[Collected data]
◆ ◆ ◆ ◆ ◆ ◆ ◆

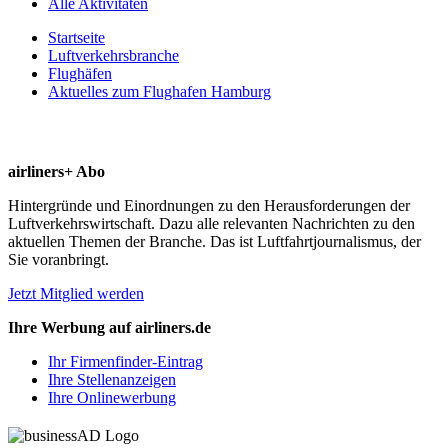
Alle Aktivitäten
Startseite
Luftverkehrsbranche
Flughäfen
Aktuelles zum Flughafen Hamburg
airliners+ Abo
Hintergründe und Einordnungen zu den Herausforderungen der
Luftverkehrswirtschaft. Dazu alle relevanten Nachrichten zu den
aktuellen Themen der Branche. Das ist Luftfahrtjournalismus, der
Sie voranbringt.
Jetzt Mitglied werden
Ihre Werbung auf airliners.de
Ihr Firmenfinder-Eintrag
Ihre Stellenanzeigen
Ihre Onlinewerbung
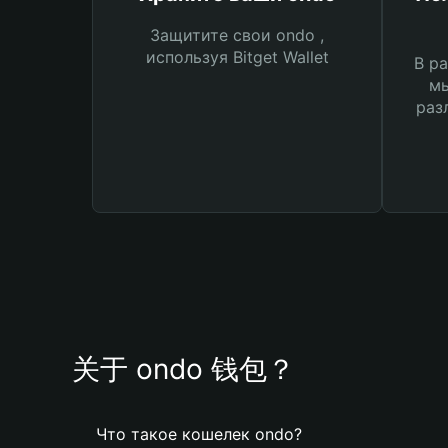
Защитите свои ondo ,
используя Bitget Wallet
В ра
мы
раз
关于 ondo 钱包？
Что такое кошелек ondo?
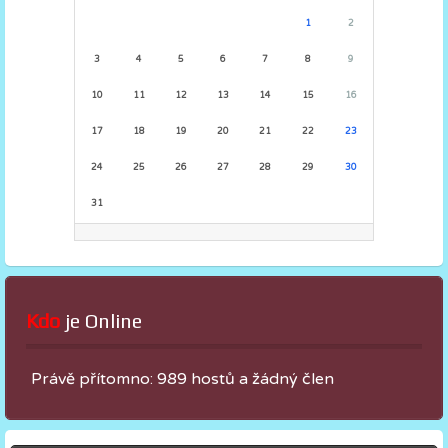
1
2
3
4
5
6
7
8
9
10
11
12
13
14
15
16
17
18
19
20
21
22
23
24
25
26
27
28
29
30
31
Kdo
 je Online
Právě přítomno: 989 hostů a žádný člen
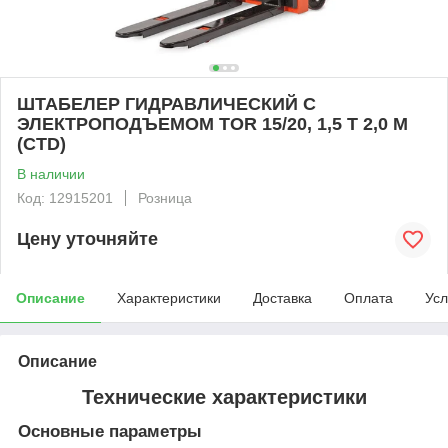
ШТАБЕЛЕР ГИДРАВЛИЧЕСКИЙ С
ЭЛЕКТРОПОДЪЕМОМ TOR 15/20, 1,5 Т 2,0 М
(CTD)
В наличии
Код: 12915201
Розница
Цену уточняйте
Описание
Характеристики
Доставка
Оплата
Усл
Описание
Технические характеристики
Основные параметры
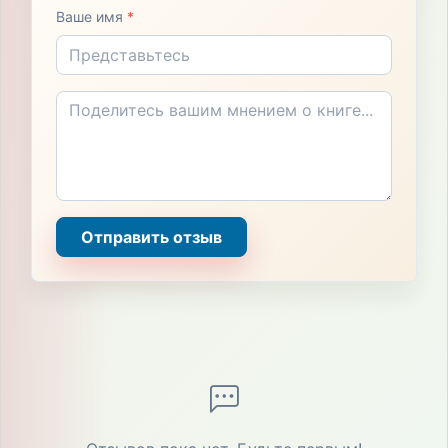
Ваше имя
*
Отправить отзыв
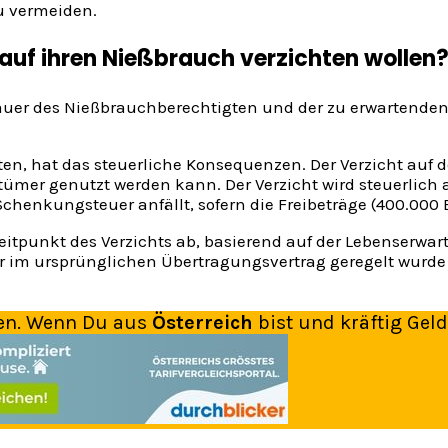
u vermeiden.
auf ihren Nießbrauch verzichten wollen
auer des Nießbrauchberechtigten und der zu erwartenden
en, hat das steuerliche Konsequenzen. Der Verzicht auf d
ümer genutzt werden kann. Der Verzicht wird steuerlich 
 Schenkungsteuer anfällt, sofern die Freibeträge (400.000 
tpunkt des Verzichts ab, basierend auf der Lebenserwar
r im ursprünglichen Übertragungsvertrag geregelt wurde (z
en. Wenn Du aus
Österreich
bist und kräftig Geld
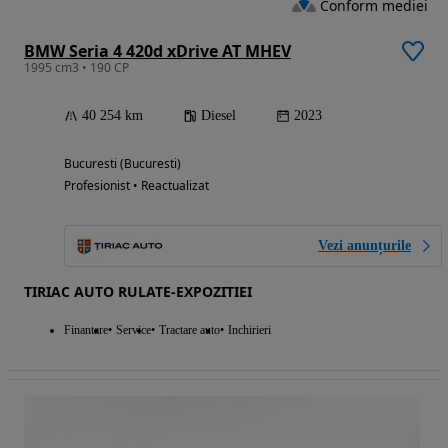
Conform mediei
BMW Seria 4 420d xDrive AT MHEV
1995 cm3 • 190 CP
40 254 km
Diesel
2023
Bucuresti (Bucuresti)
Profesionist • Reactualizat
Vezi anunțurile
TIRIAC AUTO RULATE-EXPOZITIEI
Finantare
Service
Tractare auto
Inchirieri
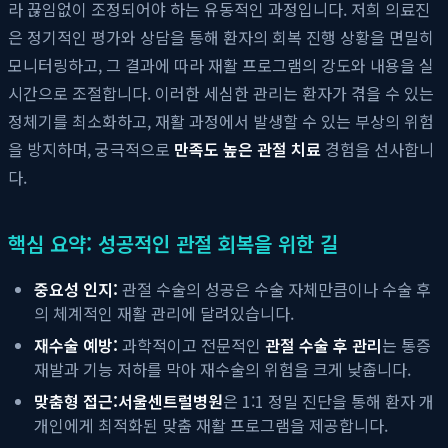
라 끊임없이 조정되어야 하는 유동적인 과정입니다. 저희 의료진
은 정기적인 평가와 상담을 통해 환자의 회복 진행 상황을 면밀히
모니터링하고, 그 결과에 따라 재활 프로그램의 강도와 내용을 실
시간으로 조절합니다. 이러한 세심한 관리는 환자가 겪을 수 있는
정체기를 최소화하고, 재활 과정에서 발생할 수 있는 부상의 위험
을 방지하며, 궁극적으로
만족도 높은 관절 치료
경험을 선사합니
다.
핵심 요약: 성공적인 관절 회복을 위한 길
중요성 인지:
관절 수술의 성공은 수술 자체만큼이나 수술 후
의 체계적인 재활 관리에 달려있습니다.
재수술 예방:
과학적이고 전문적인
관절 수술 후 관리
는 통증
재발과 기능 저하를 막아 재수술의 위험을 크게 낮춥니다.
맞춤형 접근:
서울센트럴병원
은 1:1 정밀 진단을 통해 환자 개
개인에게 최적화된 맞춤 재활 프로그램을 제공합니다.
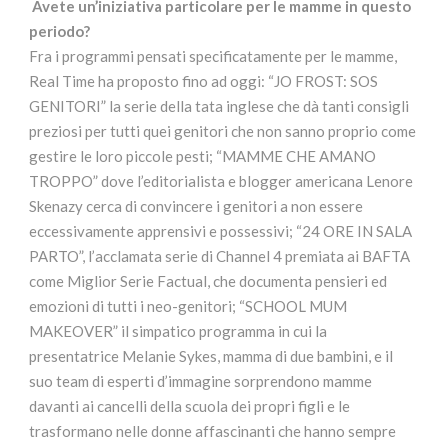
Avete un’iniziativa particolare per le mamme in questo
periodo?
Fra i programmi pensati specificatamente per le mamme,
Real Time ha proposto fino ad oggi: “JO FROST: SOS
GENITORI” la serie della tata inglese che dà tanti consigli
preziosi per tutti quei genitori che non sanno proprio come
gestire le loro piccole pesti; “MAMME CHE AMANO
TROPPO” dove l’editorialista e blogger americana Lenore
Skenazy cerca di convincere i genitori a non essere
eccessivamente apprensivi e possessivi; “24 ORE IN SALA
PARTO”, l’acclamata serie di Channel 4 premiata ai BAFTA
come Miglior Serie Factual, che documenta pensieri ed
emozioni di tutti i neo-genitori; “SCHOOL MUM
MAKEOVER” il simpatico programma in cui la
presentatrice Melanie Sykes, mamma di due bambini, e il
suo team di esperti d’immagine sorprendono mamme
davanti ai cancelli della scuola dei propri figli e le
trasformano nelle donne affascinanti che hanno sempre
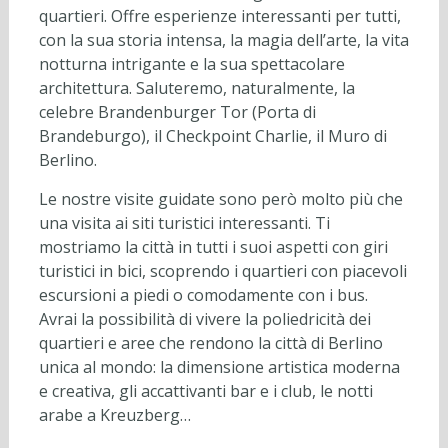
quartieri. Offre esperienze interessanti per tutti,
con la sua storia intensa, la magia dell’arte, la vita
notturna intrigante e la sua spettacolare
architettura. Saluteremo, naturalmente, la
celebre Brandenburger Tor (Porta di
Brandeburgo), il Checkpoint Charlie, il Muro di
Berlino.
Le nostre visite guidate sono però molto più che
una visita ai siti turistici interessanti. Ti
mostriamo la città in tutti i suoi aspetti con giri
turistici in bici, scoprendo i quartieri con piacevoli
escursioni a piedi o comodamente con i bus.
Avrai la possibilità di vivere la poliedricità dei
quartieri e aree che rendono la città di Berlino
unica al mondo: la dimensione artistica moderna
e creativa, gli accattivanti bar e i club, le notti
arabe a Kreuzberg…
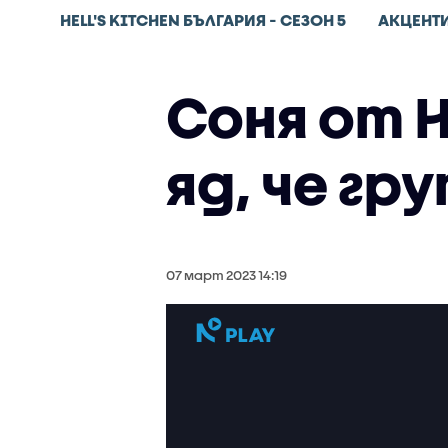
HELL'S KITCHEN БЪЛГАРИЯ - СЕЗОН 5
АКЦЕНТ
Соня от H
яд, че гр
07 март 2023 14:19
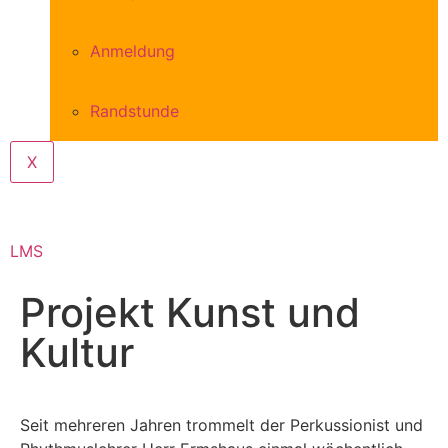
Anmeldung
Randstunde
X
LMS
Projekt Kunst und
Kultur
Seit mehreren Jahren trommelt der Perkussionist und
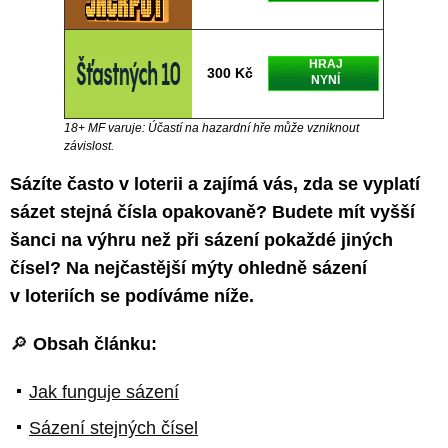
HRAJ
300 Kč
NYNÍ
18+ MF varuje: Účastí na hazardní hře může vzniknout
závislost.
Sázíte často v loterii a zajímá vás, zda se vyplatí
sázet stejná čísla opakovaně? Budete mít vyšší
šanci na výhru než při sázení pokaždé jiných
čísel? Na nejčastější mýty ohledně sázení
v loteriích se podíváme níže.
🔎
Obsah článku:
Jak funguje sázení
Sázení stejných čísel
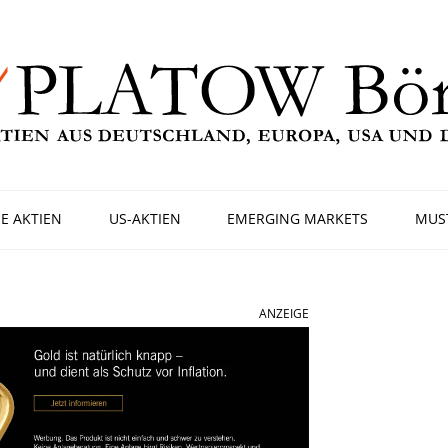
E AKTIEN
US-AKTIEN
EMERGING MARKETS
MUS
ANZEIGE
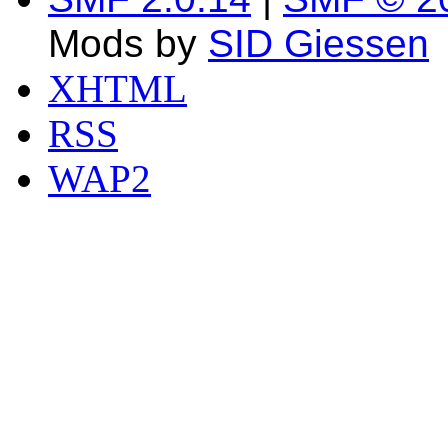
Mods by
SID Giessen
XHTML
RSS
WAP2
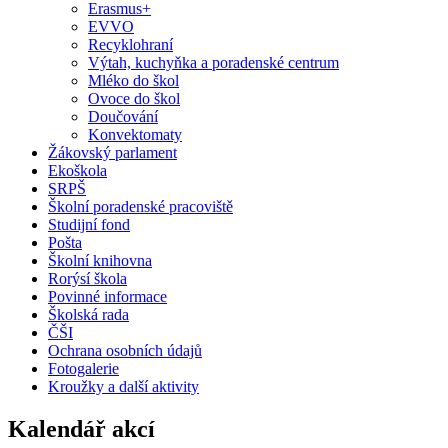
Erasmus+
EVVO
Recyklohraní
Výtah, kuchyňka a poradenské centrum
Mléko do škol
Ovoce do škol
Doučování
Konvektomaty
Žákovský parlament
Ekoškola
SRPŠ
Školní poradenské pracoviště
Studijní fond
Pošta
Školní knihovna
Rorýsí škola
Povinné informace
Školská rada
ČŠI
Ochrana osobních údajů
Fotogalerie
Kroužky a další aktivity
Kalendář akcí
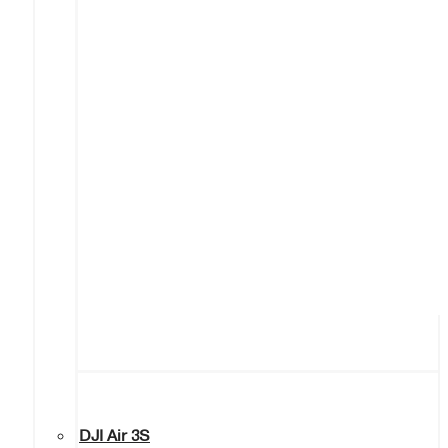
DJI Air 3S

◆ ◆ ◆ ◆ ◆ ◆ ◆

YOUR TASK: Show me every line of the entries above that holds "Školní".

WORKED SOLUTION:
Školní poradenské pracoviště
Školní knihovna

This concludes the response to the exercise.